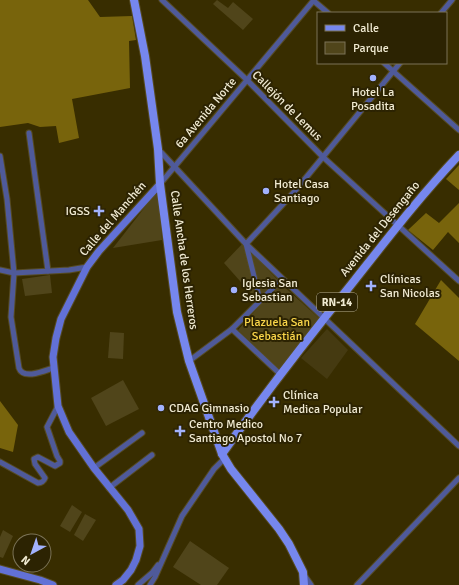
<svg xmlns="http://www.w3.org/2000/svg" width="459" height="585" viewBox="0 0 459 585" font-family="Signika,sans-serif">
<rect width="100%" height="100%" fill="#382d00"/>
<!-- built -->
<polygon fill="#453a11" points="327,329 348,350 327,379 301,358"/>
<!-- green -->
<g fill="#50451a">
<polygon points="217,0 228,8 233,2 253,19 243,30 213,4"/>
<polygon points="159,189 162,240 113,248"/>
<polygon points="244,242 257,300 224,263"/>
<polygon points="249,250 278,280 261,297"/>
<polygon points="50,275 52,293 25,296 22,279"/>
<polygon points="280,283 320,319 280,370 238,330"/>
<polygon points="110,332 124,333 123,359 108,358"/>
<polygon points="123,380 139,409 106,426 91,398"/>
<polygon points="72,505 82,512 70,532 60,526"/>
<polygon points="85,514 96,520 83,541 74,535"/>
<polygon points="3,530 13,536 3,558 0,557 0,537"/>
<polygon points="190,541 229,568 217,585 201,585 173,567"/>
</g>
<!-- forest -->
<g fill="#78640c">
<polygon points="0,0 88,0 100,17 132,16 136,40 129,41 130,88 72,99 79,138 59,143 56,126 40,127 28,123 0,127"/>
<polygon points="459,165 459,190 446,179"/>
<polygon points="459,203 459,243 448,232 433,250 408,230 426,213 439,223"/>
<polygon points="441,280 459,298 459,361 415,324"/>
<polygon points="0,401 18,425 13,452 0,448"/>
</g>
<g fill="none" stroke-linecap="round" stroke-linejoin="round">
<defs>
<g id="street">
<polyline points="162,0 247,80 323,157 459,281"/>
<polyline points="314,1 328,13"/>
<polyline points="441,13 452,0"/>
<polyline points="384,63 459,130"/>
<polyline points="29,133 48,271"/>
<polyline points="158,149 246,244 459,446"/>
<path d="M0 156 7 199 14 273 11 317 19 368C23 380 44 371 53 368"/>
<polyline points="160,184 314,0"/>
<polyline points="0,270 14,273 69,270 87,267"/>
<polyline points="260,300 246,244 295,191 400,63"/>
<polyline points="232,329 280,374"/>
<polyline points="189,361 232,329 282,279"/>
<path d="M0 462 38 483C41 483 44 481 45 478L35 464 34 459 38 457 55 466 60 463V461L57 456 47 427 58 406"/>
<polyline points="94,468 142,433"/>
<polyline points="109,488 152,455"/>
<polyline points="304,575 311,585"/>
<polyline points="138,585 152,573 158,565"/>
<polyline points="150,585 155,577 182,516 214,469 224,459"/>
<polyline points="357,585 459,478"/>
</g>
<g id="secondary">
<polyline points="0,569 40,580 53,585"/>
<polyline points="116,585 123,580 131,570 136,560 140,546 139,529 128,510 94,468 69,432 58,406 53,357 56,338 61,319 87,267 99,251 160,184"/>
</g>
<g id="primary">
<polyline points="134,0 145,56 158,149 160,184 177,312 189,361 222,454 231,469 279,529 289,544 303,572 304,585"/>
<path d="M222 454C264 395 308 338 354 281 388 238 421 195 459 155"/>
</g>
</defs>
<!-- street casing -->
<use href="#street" stroke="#564b22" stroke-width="7"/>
<!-- secondary casing -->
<use href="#secondary" stroke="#564b22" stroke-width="9"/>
<!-- primary casing -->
<use href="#primary" stroke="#564b22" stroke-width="10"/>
<!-- street -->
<use href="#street" stroke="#4f5a9a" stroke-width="5"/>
<!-- secondary -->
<use href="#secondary" stroke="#6271d6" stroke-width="7"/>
<!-- primary -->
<use href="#primary" stroke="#7687ee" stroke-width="8"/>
</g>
<!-- markers -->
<g fill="#a2b2fd" stroke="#2c2302" stroke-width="1.5">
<circle cx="373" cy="78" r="4"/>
<circle cx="266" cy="191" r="4"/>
<path d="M97 205h4v4h4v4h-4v4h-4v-4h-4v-4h4z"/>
<path d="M369 280h4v4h4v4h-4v4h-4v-4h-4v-4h4z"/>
<circle cx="234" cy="290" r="4"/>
<path d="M272 396h4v4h4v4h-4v4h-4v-4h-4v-4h4z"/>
<circle cx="161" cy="408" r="4"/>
<path d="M178 425h4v4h4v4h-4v4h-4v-4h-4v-4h4z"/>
</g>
<g text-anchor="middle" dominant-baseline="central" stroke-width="4" stroke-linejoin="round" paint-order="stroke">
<!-- shield labels -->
<rect fill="#2c2302" stroke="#b6af94" stroke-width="1" x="317" y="293" width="40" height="18" rx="3"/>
<g font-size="11" font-weight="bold" fill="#f1ebd3">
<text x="337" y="302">RN-14</text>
</g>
<!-- poi labels -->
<g font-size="12" fill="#f1ebd3" stroke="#2c2302" text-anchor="start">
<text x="373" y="92" text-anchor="middle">Hotel La<tspan x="373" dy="14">Posadita</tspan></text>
<text x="274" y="184">Hotel Casa<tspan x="274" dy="14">Santiago</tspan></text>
<text x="90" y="211" text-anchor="end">IGSS</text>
<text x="380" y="279">Clínicas<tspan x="380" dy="14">San Nicolas</tspan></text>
<text x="242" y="283">Iglesia San<tspan x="242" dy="14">Sebastian</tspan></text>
<text x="283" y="395">Clínica<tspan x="283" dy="14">Medica Popular</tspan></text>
<text x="169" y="408">CDAG Gimnasio</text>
<text x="189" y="424">Centro Medico<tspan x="189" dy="14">Santiago Apostol No 7</tspan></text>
</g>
<!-- street labels -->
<g font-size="12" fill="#f1ebd3" stroke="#2c2302">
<text transform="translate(287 106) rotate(45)">Callejón de Lemus</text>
<text transform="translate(206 113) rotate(-50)">6a Avenida Norte</text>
<text transform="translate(113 219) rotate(-49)">Calle del Manchén</text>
<text transform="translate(380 229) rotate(-51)">Avenida del Desengaño</text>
<text transform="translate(184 260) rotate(82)">Calle Ancha de los Herreros</text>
</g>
<!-- park labels -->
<g font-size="12" fill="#fbd74a" stroke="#2c2302">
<text x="277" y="322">Plazuela San<tspan x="277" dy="14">Sebastián</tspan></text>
</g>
</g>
<!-- legend -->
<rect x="317" y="12" width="130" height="52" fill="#2c2302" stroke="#7b7356"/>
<rect x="325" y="25" width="20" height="6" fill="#7687ee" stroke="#7b7356"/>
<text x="353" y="32" font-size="12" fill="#f1ebd3">Calle</text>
<rect x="325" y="42" width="20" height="12" fill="#50451a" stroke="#7b7356"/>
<text x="353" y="52" font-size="12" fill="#f1ebd3">Parque</text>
<!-- north arrow -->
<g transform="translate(32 553) rotate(220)"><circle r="19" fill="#2c2302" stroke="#7b7356"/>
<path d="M0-3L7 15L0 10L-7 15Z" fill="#a2b2fd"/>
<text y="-6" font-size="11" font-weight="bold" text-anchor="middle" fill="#f1ebd3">N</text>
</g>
</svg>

[Work to complete] Omit the pictures and write out the remaining data exactly.

[Response to this exercise]
<svg xmlns="http://www.w3.org/2000/svg" width="459" height="585" viewBox="0 0 459 585" font-family="Signika,sans-serif">
<rect width="100%" height="100%" fill="#382d00"/>
<!-- built -->
<polygon fill="#453a11" points="327,329 348,350 327,379 301,358"/>
<!-- green -->
<g fill="#50451a">
<polygon points="217,0 228,8 233,2 253,19 243,30 213,4"/>
<polygon points="159,189 162,240 113,248"/>
<polygon points="244,242 257,300 224,263"/>
<polygon points="249,250 278,280 261,297"/>
<polygon points="50,275 52,293 25,296 22,279"/>
<polygon points="280,283 320,319 280,370 238,330"/>
<polygon points="110,332 124,333 123,359 108,358"/>
<polygon points="123,380 139,409 106,426 91,398"/>
<polygon points="72,505 82,512 70,532 60,526"/>
<polygon points="85,514 96,520 83,541 74,535"/>
<polygon points="3,530 13,536 3,558 0,557 0,537"/>
<polygon points="190,541 229,568 217,585 201,585 173,567"/>
</g>
<!-- forest -->
<g fill="#78640c">
<polygon points="0,0 88,0 100,17 132,16 136,40 129,41 130,88 72,99 79,138 59,143 56,126 40,127 28,123 0,127"/>
<polygon points="459,165 459,190 446,179"/>
<polygon points="459,203 459,243 448,232 433,250 408,230 426,213 439,223"/>
<polygon points="441,280 459,298 459,361 415,324"/>
<polygon points="0,401 18,425 13,452 0,448"/>
</g>
<g fill="none" stroke-linecap="round" stroke-linejoin="round">
<defs>
<g id="street">
<polyline points="162,0 247,80 323,157 459,281"/>
<polyline points="314,1 328,13"/>
<polyline points="441,13 452,0"/>
<polyline points="384,63 459,130"/>
<polyline points="29,133 48,271"/>
<polyline points="158,149 246,244 459,446"/>
<path d="M0 156 7 199 14 273 11 317 19 368C23 380 44 371 53 368"/>
<polyline points="160,184 314,0"/>
<polyline points="0,270 14,273 69,270 87,267"/>
<polyline points="260,300 246,244 295,191 400,63"/>
<polyline points="232,329 280,374"/>
<polyline points="189,361 232,329 282,279"/>
<path d="M0 462 38 483C41 483 44 481 45 478L35 464 34 459 38 457 55 466 60 463V461L57 456 47 427 58 406"/>
<polyline points="94,468 142,433"/>
<polyline points="109,488 152,455"/>
<polyline points="304,575 311,585"/>
<polyline points="138,585 152,573 158,565"/>
<polyline points="150,585 155,577 182,516 214,469 224,459"/>
<polyline points="357,585 459,478"/>
</g>
<g id="secondary">
<polyline points="0,569 40,580 53,585"/>
<polyline points="116,585 123,580 131,570 136,560 140,546 139,529 128,510 94,468 69,432 58,406 53,357 56,338 61,319 87,267 99,251 160,184"/>
</g>
<g id="primary">
<polyline points="134,0 145,56 158,149 160,184 177,312 189,361 222,454 231,469 279,529 289,544 303,572 304,585"/>
<path d="M222 454C264 395 308 338 354 281 388 238 421 195 459 155"/>
</g>
</defs>
<!-- street casing -->
<use href="#street" stroke="#564b22" stroke-width="7"/>
<!-- secondary casing -->
<use href="#secondary" stroke="#564b22" stroke-width="9"/>
<!-- primary casing -->
<use href="#primary" stroke="#564b22" stroke-width="10"/>
<!-- street -->
<use href="#street" stroke="#4f5a9a" stroke-width="5"/>
<!-- secondary -->
<use href="#secondary" stroke="#6271d6" stroke-width="7"/>
<!-- primary -->
<use href="#primary" stroke="#7687ee" stroke-width="8"/>
</g>
<!-- markers -->
<g fill="#a2b2fd" stroke="#2c2302" stroke-width="1.5">
<circle cx="373" cy="78" r="4"/>
<circle cx="266" cy="191" r="4"/>
<path d="M97 205h4v4h4v4h-4v4h-4v-4h-4v-4h4z"/>
<path d="M369 280h4v4h4v4h-4v4h-4v-4h-4v-4h4z"/>
<circle cx="234" cy="290" r="4"/>
<path d="M272 396h4v4h4v4h-4v4h-4v-4h-4v-4h4z"/>
<circle cx="161" cy="408" r="4"/>
<path d="M178 425h4v4h4v4h-4v4h-4v-4h-4v-4h4z"/>
</g>
<g text-anchor="middle" dominant-baseline="central" stroke-width="4" stroke-linejoin="round" paint-order="stroke">
<!-- shield labels -->
<rect fill="#2c2302" stroke="#b6af94" stroke-width="1" x="317" y="293" width="40" height="18" rx="3"/>
<g font-size="11" font-weight="bold" fill="#f1ebd3">
<text x="337" y="302">RN-14</text>
</g>
<!-- poi labels -->
<g font-size="12" fill="#f1ebd3" stroke="#2c2302" text-anchor="start">
<text x="373" y="92" text-anchor="middle">Hotel La<tspan x="373" dy="14">Posadita</tspan></text>
<text x="274" y="184">Hotel Casa<tspan x="274" dy="14">Santiago</tspan></text>
<text x="90" y="211" text-anchor="end">IGSS</text>
<text x="380" y="279">Clínicas<tspan x="380" dy="14">San Nicolas</tspan></text>
<text x="242" y="283">Iglesia San<tspan x="242" dy="14">Sebastian</tspan></text>
<text x="283" y="395">Clínica<tspan x="283" dy="14">Medica Popular</tspan></text>
<text x="169" y="408">CDAG Gimnasio</text>
<text x="189" y="424">Centro Medico<tspan x="189" dy="14">Santiago Apostol No 7</tspan></text>
</g>
<!-- street labels -->
<g font-size="12" fill="#f1ebd3" stroke="#2c2302">
<text transform="translate(287 106) rotate(45)">Callejón de Lemus</text>
<text transform="translate(206 113) rotate(-50)">6a Avenida Norte</text>
<text transform="translate(113 219) rotate(-49)">Calle del Manchén</text>
<text transform="translate(380 229) rotate(-51)">Avenida del Desengaño</text>
<text transform="translate(184 260) rotate(82)">Calle Ancha de los Herreros</text>
</g>
<!-- park labels -->
<g font-size="12" fill="#fbd74a" stroke="#2c2302">
<text x="277" y="322">Plazuela San<tspan x="277" dy="14">Sebastián</tspan></text>
</g>
</g>
<!-- legend -->
<rect x="317" y="12" width="130" height="52" fill="#2c2302" stroke="#7b7356"/>
<rect x="325" y="25" width="20" height="6" fill="#7687ee" stroke="#7b7356"/>
<text x="353" y="32" font-size="12" fill="#f1ebd3">Calle</text>
<rect x="325" y="42" width="20" height="12" fill="#50451a" stroke="#7b7356"/>
<text x="353" y="52" font-size="12" fill="#f1ebd3">Parque</text>
<!-- north arrow -->
<g transform="translate(32 553) rotate(220)"><circle r="19" fill="#2c2302" stroke="#7b7356"/>
<path d="M0-3L7 15L0 10L-7 15Z" fill="#a2b2fd"/>
<text y="-6" font-size="11" font-weight="bold" text-anchor="middle" fill="#f1ebd3">N</text>
</g>
</svg>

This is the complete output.